Mayer Brown has hired extra two students through its partnership with the University of Law, which allows apprentices to become solicitors in six years while continuing their studies.
Mayer Brown, which signed up to the partnership earlier this year, will employ successful candidates Rosie Ahmadi and David Elikwu for the duration of their six-year apprenticeship while they study part-time at ULaw.
The firm said it had only agreed to take on one apprentice through this scheme, but decided to take on two this year and more next because the calibre of applicants who put themselves forward for this apprenticeship was “extremely high”.
The programme consists of a four year part-time LLB followed by the Legal Practice Course (LPC) and the Professional Skills Course (PSC) to be completed in two years. In year three of the programme, work will start to count towards the training contract as a period of recognised training, which will continue until the PSC is completed.

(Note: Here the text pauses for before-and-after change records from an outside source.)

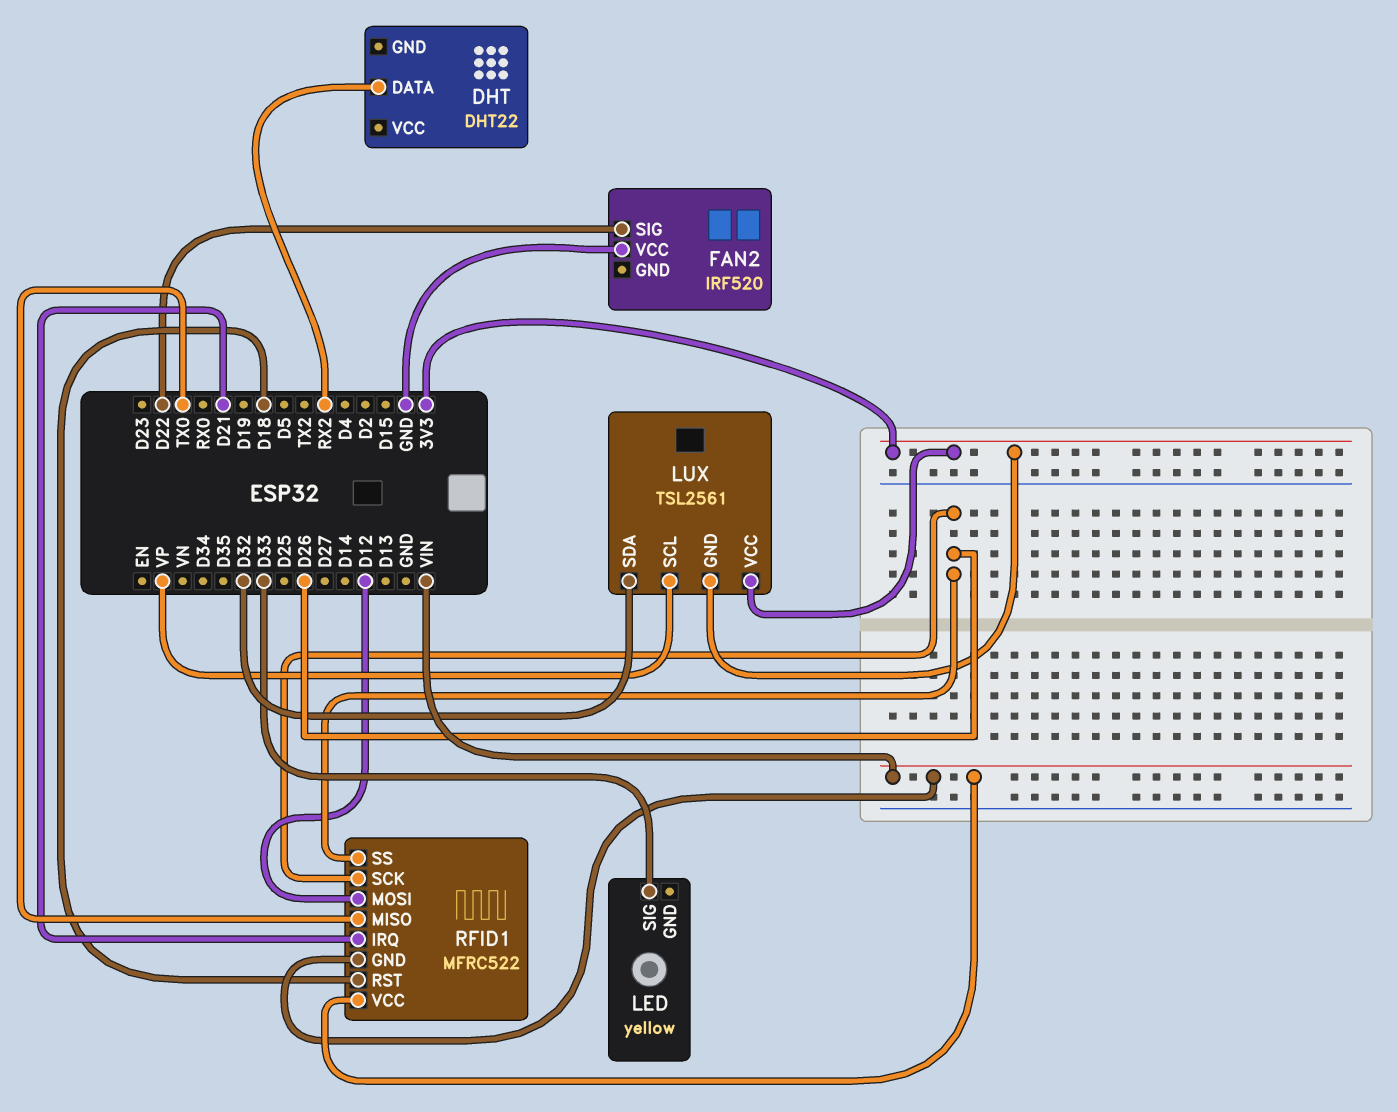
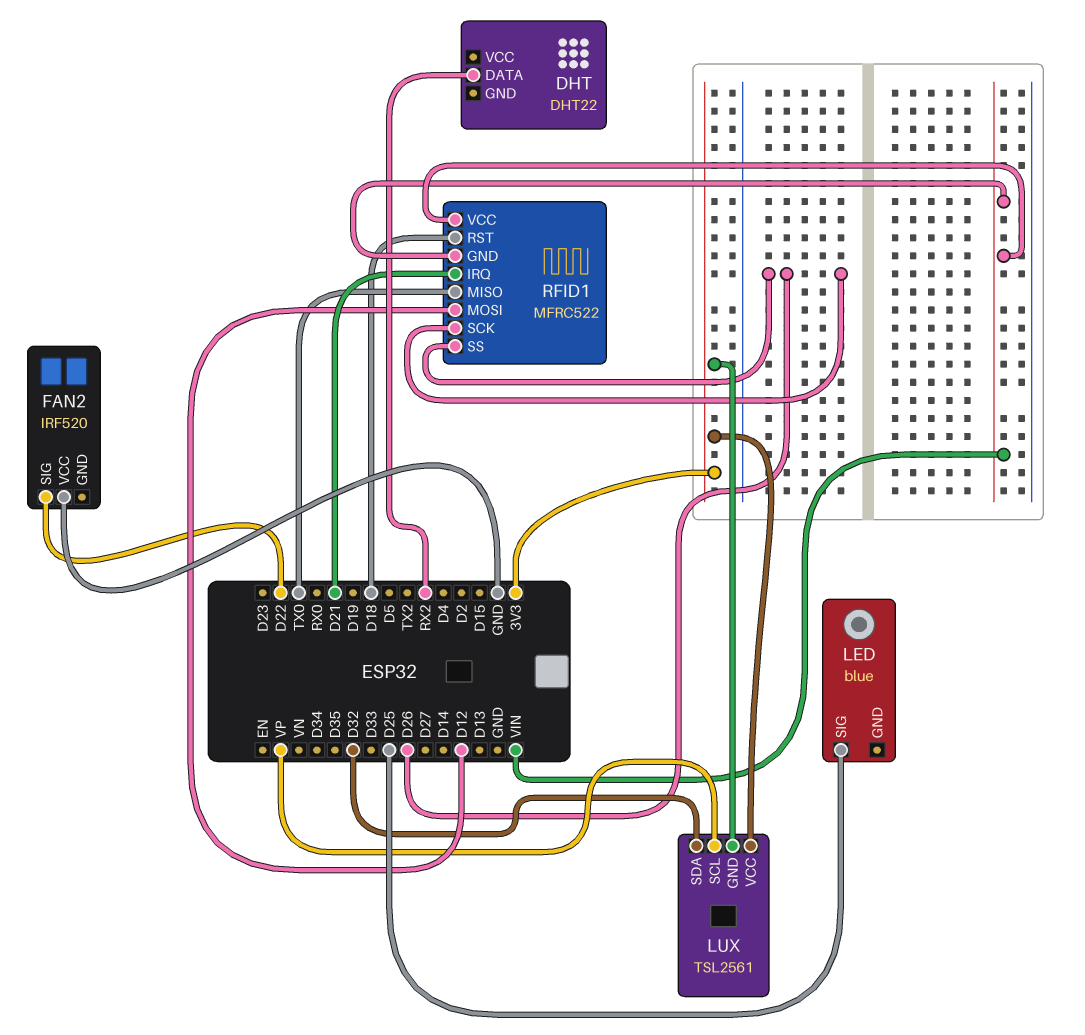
LED: yellow -> blue
LED pin SIG: D33 -> D25

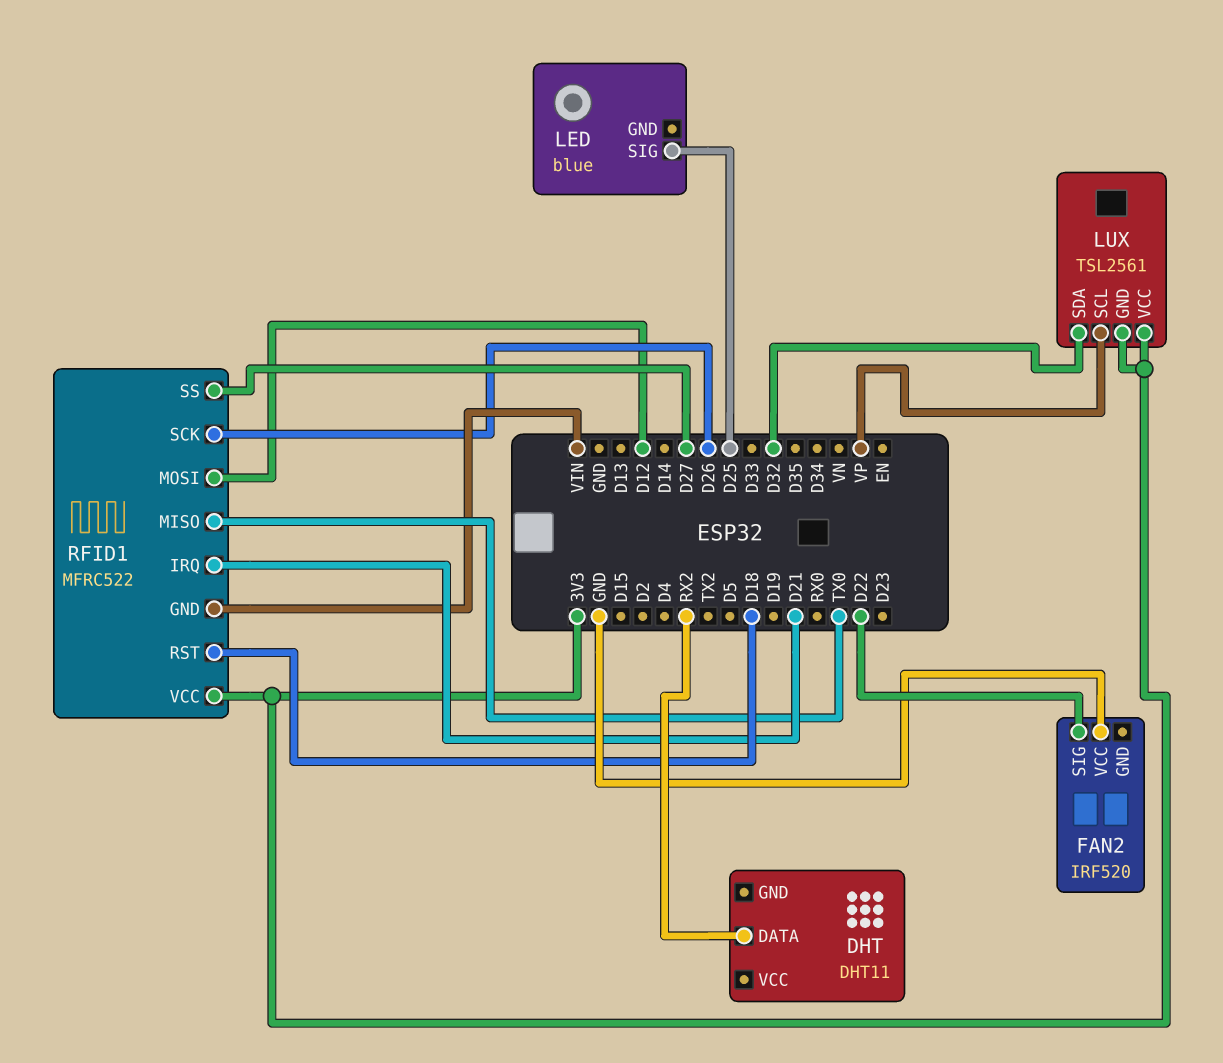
DHT: DHT22 -> DHT11
RFID1 pin SS: D26 -> D27
RFID1 pin VCC: VIN -> 3V3

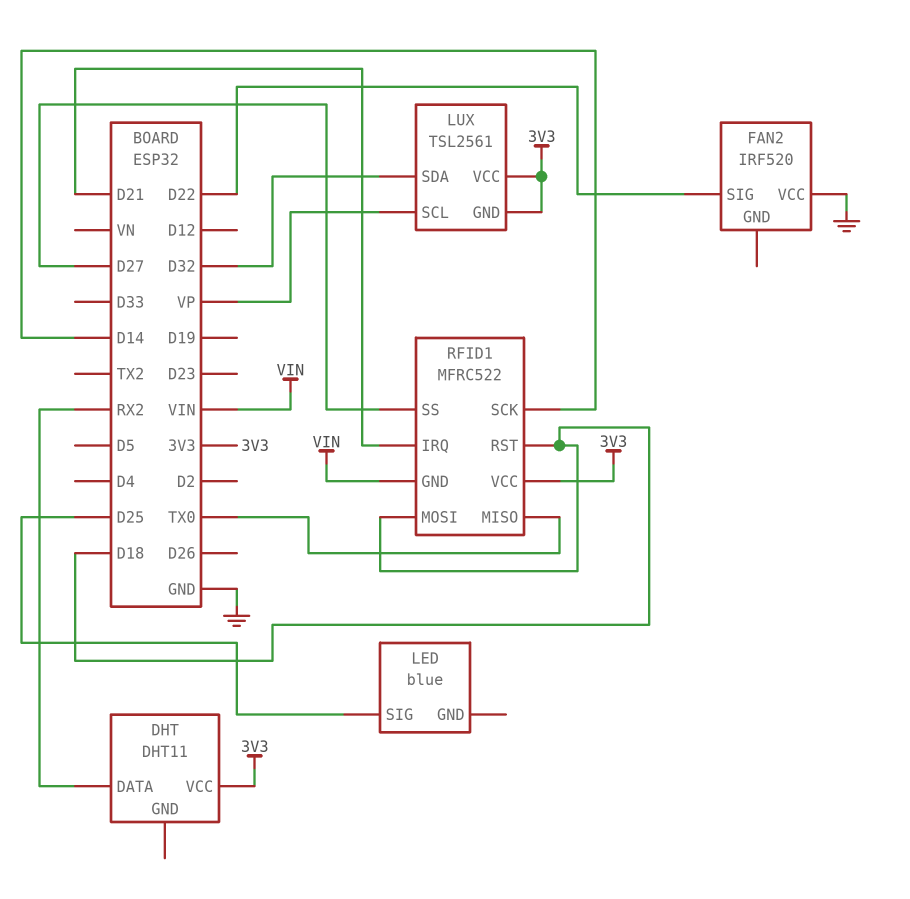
DHT pin VCC: none -> 3V3
RFID1 pin MOSI: D12 -> D18
RFID1 pin SCK: D26 -> D14

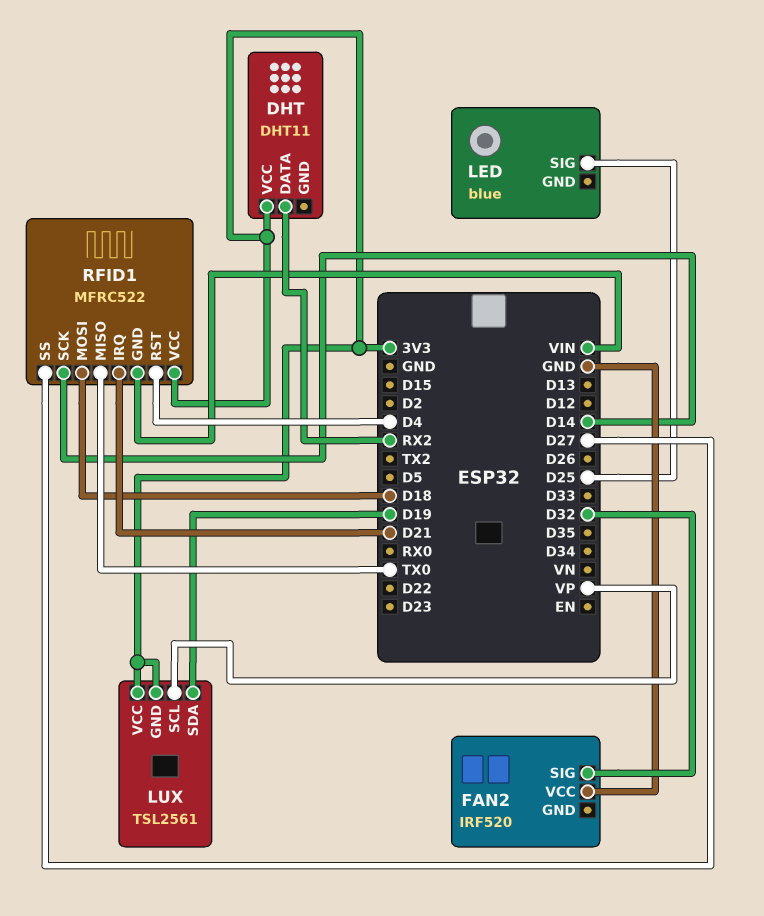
FAN2 pin SIG: D22 -> D32
LUX pin SDA: D32 -> D19
RFID1 pin RST: D18 -> D4

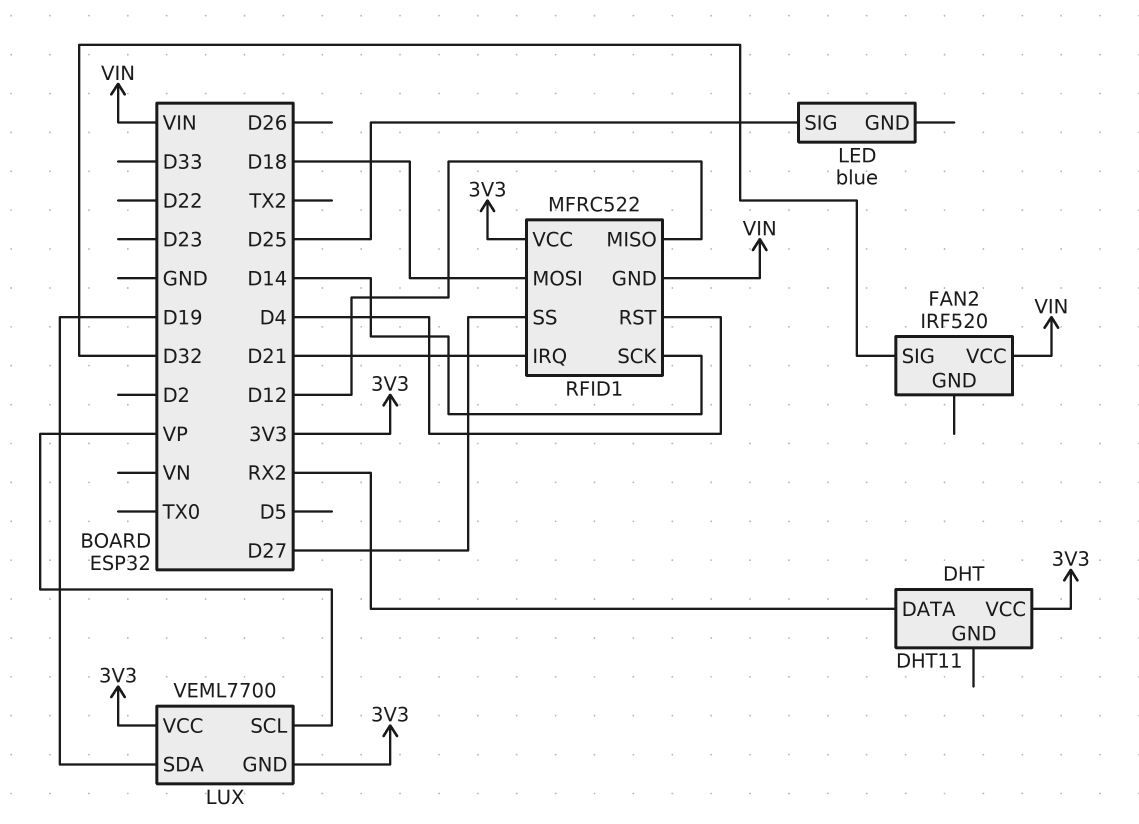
FAN2 pin VCC: GND -> VIN
LUX: TSL2561 -> VEML7700
RFID1 pin MISO: TX0 -> D12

Mayer Brown has confirmed that students in the programme will have to take out a loan to cover their studies, although it is providing a salary of £18,000 a year, reviewed on a yearly basis. After students have completed the degree, the firm will cover the costs of the LPC, PSC and SRA registration.
The application process for the firm’s next legal apprenticeship intake opens in January 2016.
The first firm to sign up to the University of Law scheme was North West outfit Hillyer McKeown, which offers both private client and commercial services. At the time it stated that it would pay trainees ‘a competitive salary’ but would not disclose details on wages.
Other firms, including Addleshaw Goddard, are championing a government-approved apprenticeship standard, unconnected to ULaw’s scheme, which will also allow apprentices to transition to qualified solicitors.